§ Your goal
Can you rewrite the lines below so that every "common name" becomes "vernacular name", leaving everything else the same?

§ Source data
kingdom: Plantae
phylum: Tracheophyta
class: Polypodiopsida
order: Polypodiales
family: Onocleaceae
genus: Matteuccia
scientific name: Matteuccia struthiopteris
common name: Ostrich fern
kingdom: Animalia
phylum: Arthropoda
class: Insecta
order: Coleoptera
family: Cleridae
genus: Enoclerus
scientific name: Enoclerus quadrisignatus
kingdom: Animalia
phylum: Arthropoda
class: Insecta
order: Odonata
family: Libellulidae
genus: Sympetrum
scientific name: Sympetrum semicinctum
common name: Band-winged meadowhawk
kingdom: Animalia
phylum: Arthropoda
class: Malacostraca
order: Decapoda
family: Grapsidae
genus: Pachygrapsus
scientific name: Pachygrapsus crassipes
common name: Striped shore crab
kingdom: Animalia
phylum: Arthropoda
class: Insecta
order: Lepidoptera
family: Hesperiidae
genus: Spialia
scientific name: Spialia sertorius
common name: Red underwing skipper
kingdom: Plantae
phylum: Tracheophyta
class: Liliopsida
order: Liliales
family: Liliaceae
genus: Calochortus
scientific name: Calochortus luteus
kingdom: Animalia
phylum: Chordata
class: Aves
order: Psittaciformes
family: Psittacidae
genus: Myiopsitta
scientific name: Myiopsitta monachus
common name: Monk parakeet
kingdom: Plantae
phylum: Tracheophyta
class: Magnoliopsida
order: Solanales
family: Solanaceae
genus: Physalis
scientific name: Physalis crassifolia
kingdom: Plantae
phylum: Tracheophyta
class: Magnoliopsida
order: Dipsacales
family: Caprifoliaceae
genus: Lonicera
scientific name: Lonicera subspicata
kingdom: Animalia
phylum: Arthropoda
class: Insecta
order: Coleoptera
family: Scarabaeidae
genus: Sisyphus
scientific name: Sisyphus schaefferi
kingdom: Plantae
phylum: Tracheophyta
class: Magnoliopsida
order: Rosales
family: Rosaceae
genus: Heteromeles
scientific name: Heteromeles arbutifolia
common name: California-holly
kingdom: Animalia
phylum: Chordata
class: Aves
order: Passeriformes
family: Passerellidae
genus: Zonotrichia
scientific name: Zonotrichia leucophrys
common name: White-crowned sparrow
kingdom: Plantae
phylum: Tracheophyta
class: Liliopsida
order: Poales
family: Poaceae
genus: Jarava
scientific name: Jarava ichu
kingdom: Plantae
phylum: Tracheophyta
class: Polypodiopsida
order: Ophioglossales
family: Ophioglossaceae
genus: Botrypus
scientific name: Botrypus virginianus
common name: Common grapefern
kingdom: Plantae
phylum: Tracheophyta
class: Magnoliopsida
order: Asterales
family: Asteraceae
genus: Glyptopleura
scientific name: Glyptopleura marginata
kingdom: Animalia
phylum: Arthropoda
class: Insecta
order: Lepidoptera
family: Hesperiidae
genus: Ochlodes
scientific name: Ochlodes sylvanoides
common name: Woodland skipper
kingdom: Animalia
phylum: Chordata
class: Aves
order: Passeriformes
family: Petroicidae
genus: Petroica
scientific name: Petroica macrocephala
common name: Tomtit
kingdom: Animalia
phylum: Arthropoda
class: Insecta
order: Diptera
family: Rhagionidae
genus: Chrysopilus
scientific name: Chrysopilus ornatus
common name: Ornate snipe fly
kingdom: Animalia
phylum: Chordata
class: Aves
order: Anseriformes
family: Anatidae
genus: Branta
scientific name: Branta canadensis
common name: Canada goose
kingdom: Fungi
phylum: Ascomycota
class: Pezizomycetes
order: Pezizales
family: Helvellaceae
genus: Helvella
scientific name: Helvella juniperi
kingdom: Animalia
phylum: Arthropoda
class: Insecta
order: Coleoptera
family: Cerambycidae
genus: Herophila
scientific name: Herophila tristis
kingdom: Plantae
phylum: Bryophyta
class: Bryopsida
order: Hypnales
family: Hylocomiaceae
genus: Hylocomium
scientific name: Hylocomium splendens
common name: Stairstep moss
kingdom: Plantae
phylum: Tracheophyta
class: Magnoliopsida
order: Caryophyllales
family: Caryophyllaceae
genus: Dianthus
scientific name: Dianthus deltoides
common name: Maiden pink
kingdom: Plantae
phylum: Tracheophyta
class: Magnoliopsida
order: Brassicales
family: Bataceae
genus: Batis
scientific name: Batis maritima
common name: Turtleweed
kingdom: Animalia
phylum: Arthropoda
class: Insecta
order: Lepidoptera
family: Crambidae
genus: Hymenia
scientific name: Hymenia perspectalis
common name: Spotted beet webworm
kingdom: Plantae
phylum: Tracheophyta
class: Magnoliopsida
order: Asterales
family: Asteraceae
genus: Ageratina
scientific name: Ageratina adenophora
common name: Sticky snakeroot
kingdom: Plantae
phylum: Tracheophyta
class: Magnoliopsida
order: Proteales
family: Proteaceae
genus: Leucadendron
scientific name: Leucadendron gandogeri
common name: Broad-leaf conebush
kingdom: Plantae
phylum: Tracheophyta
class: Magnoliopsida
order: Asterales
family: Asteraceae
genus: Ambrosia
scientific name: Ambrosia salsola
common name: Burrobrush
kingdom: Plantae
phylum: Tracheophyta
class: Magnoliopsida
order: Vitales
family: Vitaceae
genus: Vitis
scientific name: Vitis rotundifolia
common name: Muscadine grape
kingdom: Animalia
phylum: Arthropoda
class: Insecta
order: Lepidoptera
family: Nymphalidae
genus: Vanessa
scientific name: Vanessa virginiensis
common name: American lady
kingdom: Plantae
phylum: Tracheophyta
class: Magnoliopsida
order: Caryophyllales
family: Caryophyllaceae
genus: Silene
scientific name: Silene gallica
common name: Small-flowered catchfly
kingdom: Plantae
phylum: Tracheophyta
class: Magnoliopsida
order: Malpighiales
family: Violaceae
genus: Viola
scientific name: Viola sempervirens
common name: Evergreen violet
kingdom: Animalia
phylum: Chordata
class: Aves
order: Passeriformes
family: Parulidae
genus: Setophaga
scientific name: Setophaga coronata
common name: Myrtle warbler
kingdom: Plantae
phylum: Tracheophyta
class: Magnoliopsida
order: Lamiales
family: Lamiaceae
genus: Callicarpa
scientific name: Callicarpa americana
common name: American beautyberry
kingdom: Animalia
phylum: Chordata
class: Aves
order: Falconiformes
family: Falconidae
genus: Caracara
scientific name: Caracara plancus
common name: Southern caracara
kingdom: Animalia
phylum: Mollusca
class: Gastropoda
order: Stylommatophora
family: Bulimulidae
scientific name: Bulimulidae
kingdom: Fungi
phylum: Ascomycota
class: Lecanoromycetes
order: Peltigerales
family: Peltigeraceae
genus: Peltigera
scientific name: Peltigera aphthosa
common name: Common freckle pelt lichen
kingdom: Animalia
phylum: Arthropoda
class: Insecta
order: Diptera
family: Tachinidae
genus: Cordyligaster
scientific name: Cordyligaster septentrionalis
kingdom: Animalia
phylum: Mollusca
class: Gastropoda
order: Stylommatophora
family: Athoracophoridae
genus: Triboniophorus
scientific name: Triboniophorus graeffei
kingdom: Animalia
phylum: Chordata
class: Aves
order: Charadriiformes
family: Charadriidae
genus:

§ Correct output
kingdom: Plantae
phylum: Tracheophyta
class: Polypodiopsida
order: Polypodiales
family: Onocleaceae
genus: Matteuccia
scientific name: Matteuccia struthiopteris
vernacular name: Ostrich fern
kingdom: Animalia
phylum: Arthropoda
class: Insecta
order: Coleoptera
family: Cleridae
genus: Enoclerus
scientific name: Enoclerus quadrisignatus
kingdom: Animalia
phylum: Arthropoda
class: Insecta
order: Odonata
family: Libellulidae
genus: Sympetrum
scientific name: Sympetrum semicinctum
vernacular name: Band-winged meadowhawk
kingdom: Animalia
phylum: Arthropoda
class: Malacostraca
order: Decapoda
family: Grapsidae
genus: Pachygrapsus
scientific name: Pachygrapsus crassipes
vernacular name: Striped shore crab
kingdom: Animalia
phylum: Arthropoda
class: Insecta
order: Lepidoptera
family: Hesperiidae
genus: Spialia
scientific name: Spialia sertorius
vernacular name: Red underwing skipper
kingdom: Plantae
phylum: Tracheophyta
class: Liliopsida
order: Liliales
family: Liliaceae
genus: Calochortus
scientific name: Calochortus luteus
kingdom: Animalia
phylum: Chordata
class: Aves
order: Psittaciformes
family: Psittacidae
genus: Myiopsitta
scientific name: Myiopsitta monachus
vernacular name: Monk parakeet
kingdom: Plantae
phylum: Tracheophyta
class: Magnoliopsida
order: Solanales
family: Solanaceae
genus: Physalis
scientific name: Physalis crassifolia
kingdom: Plantae
phylum: Tracheophyta
class: Magnoliopsida
order: Dipsacales
family: Caprifoliaceae
genus: Lonicera
scientific name: Lonicera subspicata
kingdom: Animalia
phylum: Arthropoda
class: Insecta
order: Coleoptera
family: Scarabaeidae
genus: Sisyphus
scientific name: Sisyphus schaefferi
kingdom: Plantae
phylum: Tracheophyta
class: Magnoliopsida
order: Rosales
family: Rosaceae
genus: Heteromeles
scientific name: Heteromeles arbutifolia
vernacular name: California-holly
kingdom: Animalia
phylum: Chordata
class: Aves
order: Passeriformes
family: Passerellidae
genus: Zonotrichia
scientific name: Zonotrichia leucophrys
vernacular name: White-crowned sparrow
kingdom: Plantae
phylum: Tracheophyta
class: Liliopsida
order: Poales
family: Poaceae
genus: Jarava
scientific name: Jarava ichu
kingdom: Plantae
phylum: Tracheophyta
class: Polypodiopsida
order: Ophioglossales
family: Ophioglossaceae
genus: Botrypus
scientific name: Botrypus virginianus
vernacular name: Common grapefern
kingdom: Plantae
phylum: Tracheophyta
class: Magnoliopsida
order: Asterales
family: Asteraceae
genus: Glyptopleura
scientific name: Glyptopleura marginata
kingdom: Animalia
phylum: Arthropoda
class: Insecta
order: Lepidoptera
family: Hesperiidae
genus: Ochlodes
scientific name: Ochlodes sylvanoides
vernacular name: Woodland skipper
kingdom: Animalia
phylum: Chordata
class: Aves
order: Passeriformes
family: Petroicidae
genus: Petroica
scientific name: Petroica macrocephala
vernacular name: Tomtit
kingdom: Animalia
phylum: Arthropoda
class: Insecta
order: Diptera
family: Rhagionidae
genus: Chrysopilus
scientific name: Chrysopilus ornatus
vernacular name: Ornate snipe fly
kingdom: Animalia
phylum: Chordata
class: Aves
order: Anseriformes
family: Anatidae
genus: Branta
scientific name: Branta canadensis
vernacular name: Canada goose
kingdom: Fungi
phylum: Ascomycota
class: Pezizomycetes
order: Pezizales
family: Helvellaceae
genus: Helvella
scientific name: Helvella juniperi
kingdom: Animalia
phylum: Arthropoda
class: Insecta
order: Coleoptera
family: Cerambycidae
genus: Herophila
scientific name: Herophila tristis
kingdom: Plantae
phylum: Bryophyta
class: Bryopsida
order: Hypnales
family: Hylocomiaceae
genus: Hylocomium
scientific name: Hylocomium splendens
vernacular name: Stairstep moss
kingdom: Plantae
phylum: Tracheophyta
class: Magnoliopsida
order: Caryophyllales
family: Caryophyllaceae
genus: Dianthus
scientific name: Dianthus deltoides
vernacular name: Maiden pink
kingdom: Plantae
phylum: Tracheophyta
class: Magnoliopsida
order: Brassicales
family: Bataceae
genus: Batis
scientific name: Batis maritima
vernacular name: Turtleweed
kingdom: Animalia
phylum: Arthropoda
class: Insecta
order: Lepidoptera
family: Crambidae
genus: Hymenia
scientific name: Hymenia perspectalis
vernacular name: Spotted beet webworm
kingdom: Plantae
phylum: Tracheophyta
class: Magnoliopsida
order: Asterales
family: Asteraceae
genus: Ageratina
scientific name: Ageratina adenophora
vernacular name: Sticky snakeroot
kingdom: Plantae
phylum: Tracheophyta
class: Magnoliopsida
order: Proteales
family: Proteaceae
genus: Leucadendron
scientific name: Leucadendron gandogeri
vernacular name: Broad-leaf conebush
kingdom: Plantae
phylum: Tracheophyta
class: Magnoliopsida
order: Asterales
family: Asteraceae
genus: Ambrosia
scientific name: Ambrosia salsola
vernacular name: Burrobrush
kingdom: Plantae
phylum: Tracheophyta
class: Magnoliopsida
order: Vitales
family: Vitaceae
genus: Vitis
scientific name: Vitis rotundifolia
vernacular name: Muscadine grape
kingdom: Animalia
phylum: Arthropoda
class: Insecta
order: Lepidoptera
family: Nymphalidae
genus: Vanessa
scientific name: Vanessa virginiensis
vernacular name: American lady
kingdom: Plantae
phylum: Tracheophyta
class: Magnoliopsida
order: Caryophyllales
family: Caryophyllaceae
genus: Silene
scientific name: Silene gallica
vernacular name: Small-flowered catchfly
kingdom: Plantae
phylum: Tracheophyta
class: Magnoliopsida
order: Malpighiales
family: Violaceae
genus: Viola
scientific name: Viola sempervirens
vernacular name: Evergreen violet
kingdom: Animalia
phylum: Chordata
class: Aves
order: Passeriformes
family: Parulidae
genus: Setophaga
scientific name: Setophaga coronata
vernacular name: Myrtle warbler
kingdom: Plantae
phylum: Tracheophyta
class: Magnoliopsida
order: Lamiales
family: Lamiaceae
genus: Callicarpa
scientific name: Callicarpa americana
vernacular name: American beautyberry
kingdom: Animalia
phylum: Chordata
class: Aves
order: Falconiformes
family: Falconidae
genus: Caracara
scientific name: Caracara plancus
vernacular name: Southern caracara
kingdom: Animalia
phylum: Mollusca
class: Gastropoda
order: Stylommatophora
family: Bulimulidae
scientific name: Bulimulidae
kingdom: Fungi
phylum: Ascomycota
class: Lecanoromycetes
order: Peltigerales
family: Peltigeraceae
genus: Peltigera
scientific name: Peltigera aphthosa
vernacular name: Common freckle pelt lichen
kingdom: Animalia
phylum: Arthropoda
class: Insecta
order: Diptera
family: Tachinidae
genus: Cordyligaster
scientific name: Cordyligaster septentrionalis
kingdom: Animalia
phylum: Mollusca
class: Gastropoda
order: Stylommatophora
family: Athoracophoridae
genus: Triboniophorus
scientific name: Triboniophorus graeffei
kingdom: Animalia
phylum: Chordata
class: Aves
order: Charadriiformes
family: Charadriidae
genus:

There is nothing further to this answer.